# Tour vom Harz nach Hannover



## Feomatar (12. Oktober 2005)

Hallo,
Ich habe vor in etwa einer Woche eine Tour von Clausthal-Zellerfeld (Oberharz) nach Hannover zu machen um dort meine Schwester zu besuchen.

Die Strecke ist, wenn man auf Bundesstraßen fährt, 90 - 100km lang. Man fährt bei etwa 550 Höhenmetern los und kommt bei etwa 50 an. 
Für Hin- und Rückfahrt habe ich je einen Tag.

Ich fahre erst seit 3 Monaten Fahrrad, aber seit dem mache ich fast täglich zweistündige Touren, manchmal auch deutlich längere. Allerdings bin ich dabei nie über 60km gekommen (was auch daran liegen kann, dass es bei uns im Gebirge immer große Höhenunterschiede gibt).

Meint ihr die Tour ist für mich machbar?


Hat jemand von euch schonmal eine ähnliche Tour gemacht und kann mir etwas darüber sagen oder mir besondere Wege empfehlen? Ich habe jetzt als Strecke Bundesstraßen rausgesucht, weil alles kleinere eher im Zick-Zack Kurs geht. Eigentlich wären mir Strecken mit weniger/keinem Autoverkehr aber viel lieber.

Feo


----------



## Dethix (13. Oktober 2005)

also ob du es schaffst oder nciht weiss ich leider nciht....aber ich kann dir sagen das direkt an der b6 entlang auch ein radweg geht....und wenn ich mich nciht irre komplett von goslar bis hannover...also bis hildesheim auf jeden fall!


----------



## MTB-News.de




----------



## ollibolli (13. Oktober 2005)

von Hildesheim bis Hannover gibt es auch nen Radweg - musst also die gesamte Strecke nicht als Freiwild für die Autofahrer herhalten   

Viel Spass bei deinem Vorhaben


----------



## Feomatar (13. Oktober 2005)

Ah, an sowas hab ich garnicht gedacht.  Bei uns im Harz gibt es neben Straßen fast nie Radwege.   

Ich dachte aber eigentlich daran, über Seesen zu fahren. Das ist laut Routenplaner ~10km kürzer.

**Quelldaten**:

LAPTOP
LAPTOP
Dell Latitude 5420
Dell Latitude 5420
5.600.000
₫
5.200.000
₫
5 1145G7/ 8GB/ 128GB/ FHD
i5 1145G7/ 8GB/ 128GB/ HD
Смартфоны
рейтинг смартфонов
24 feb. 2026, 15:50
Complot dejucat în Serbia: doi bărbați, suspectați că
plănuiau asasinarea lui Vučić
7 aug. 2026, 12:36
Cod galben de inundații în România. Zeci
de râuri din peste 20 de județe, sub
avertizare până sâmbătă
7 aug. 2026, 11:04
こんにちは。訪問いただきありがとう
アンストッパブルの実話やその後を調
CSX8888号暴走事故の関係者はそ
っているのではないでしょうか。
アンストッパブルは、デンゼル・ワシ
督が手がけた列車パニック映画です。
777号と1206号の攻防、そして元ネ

==

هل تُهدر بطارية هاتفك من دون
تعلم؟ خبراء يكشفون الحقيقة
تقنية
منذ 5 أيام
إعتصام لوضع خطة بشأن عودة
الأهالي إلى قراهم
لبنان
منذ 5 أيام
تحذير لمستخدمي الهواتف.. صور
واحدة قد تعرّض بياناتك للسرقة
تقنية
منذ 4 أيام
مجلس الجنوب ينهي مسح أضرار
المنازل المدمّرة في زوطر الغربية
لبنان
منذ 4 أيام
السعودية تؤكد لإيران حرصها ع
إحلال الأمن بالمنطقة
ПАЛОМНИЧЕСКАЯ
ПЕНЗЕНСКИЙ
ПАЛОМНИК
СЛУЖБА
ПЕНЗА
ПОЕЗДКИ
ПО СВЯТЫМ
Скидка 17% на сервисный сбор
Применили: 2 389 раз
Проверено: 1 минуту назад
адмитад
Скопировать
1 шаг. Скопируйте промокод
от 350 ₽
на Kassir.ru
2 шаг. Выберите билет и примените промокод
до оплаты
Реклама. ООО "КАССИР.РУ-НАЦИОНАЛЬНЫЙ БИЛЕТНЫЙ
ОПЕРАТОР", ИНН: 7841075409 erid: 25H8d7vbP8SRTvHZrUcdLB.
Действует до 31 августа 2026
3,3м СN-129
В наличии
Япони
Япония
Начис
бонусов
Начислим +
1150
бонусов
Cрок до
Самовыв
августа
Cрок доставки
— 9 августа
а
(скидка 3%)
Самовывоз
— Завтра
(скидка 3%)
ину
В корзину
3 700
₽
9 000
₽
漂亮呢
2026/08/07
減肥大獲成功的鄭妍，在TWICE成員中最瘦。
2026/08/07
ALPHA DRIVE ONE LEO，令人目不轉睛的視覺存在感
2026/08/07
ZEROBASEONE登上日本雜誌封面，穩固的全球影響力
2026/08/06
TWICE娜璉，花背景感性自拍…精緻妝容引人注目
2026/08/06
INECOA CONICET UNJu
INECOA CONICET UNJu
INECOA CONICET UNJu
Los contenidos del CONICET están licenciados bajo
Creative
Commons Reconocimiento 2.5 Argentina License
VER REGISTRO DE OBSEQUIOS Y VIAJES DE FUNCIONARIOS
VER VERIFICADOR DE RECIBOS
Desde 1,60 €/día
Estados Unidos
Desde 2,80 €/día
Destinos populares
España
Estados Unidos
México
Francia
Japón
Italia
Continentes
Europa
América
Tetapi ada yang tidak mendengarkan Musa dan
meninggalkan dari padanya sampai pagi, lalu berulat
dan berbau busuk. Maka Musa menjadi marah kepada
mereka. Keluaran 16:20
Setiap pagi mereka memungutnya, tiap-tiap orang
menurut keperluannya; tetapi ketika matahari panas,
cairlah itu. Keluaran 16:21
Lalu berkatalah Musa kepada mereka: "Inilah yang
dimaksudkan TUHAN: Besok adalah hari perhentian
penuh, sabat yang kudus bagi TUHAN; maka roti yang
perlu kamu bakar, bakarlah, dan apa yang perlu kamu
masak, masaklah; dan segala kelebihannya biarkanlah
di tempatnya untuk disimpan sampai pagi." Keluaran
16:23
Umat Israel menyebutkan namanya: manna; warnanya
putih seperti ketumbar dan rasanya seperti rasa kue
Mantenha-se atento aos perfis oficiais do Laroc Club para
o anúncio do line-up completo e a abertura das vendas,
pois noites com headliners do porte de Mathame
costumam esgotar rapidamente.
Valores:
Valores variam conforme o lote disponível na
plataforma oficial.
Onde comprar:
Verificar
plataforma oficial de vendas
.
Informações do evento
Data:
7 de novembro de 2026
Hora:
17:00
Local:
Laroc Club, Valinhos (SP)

**Aufgabe**:
Beantworten Sie anhand der Forumsdiskussion über die Radtour vom Harz nach Hannover die folgenden Fragen:
1. Wie lang ist die Strecke, wenn man auf Bundesstraßen fährt?
2. Entlang welcher Bundesstraße verläuft laut Dethix ein Radweg?
3. Über welchen Ort möchte Feomatar eigentlich fahren, und um wie viel ist diese Strecke laut Routenplaner kürzer?

**Lösung**:
1. Die Strecke ist auf Bundesstraßen 90 bis 100 km lang.
2. Der Radweg verläuft direkt an der B6 entlang.
3. Feomatar möchte über Seesen fahren, und diese Strecke ist laut Routenplaner etwa 10 km kürzer.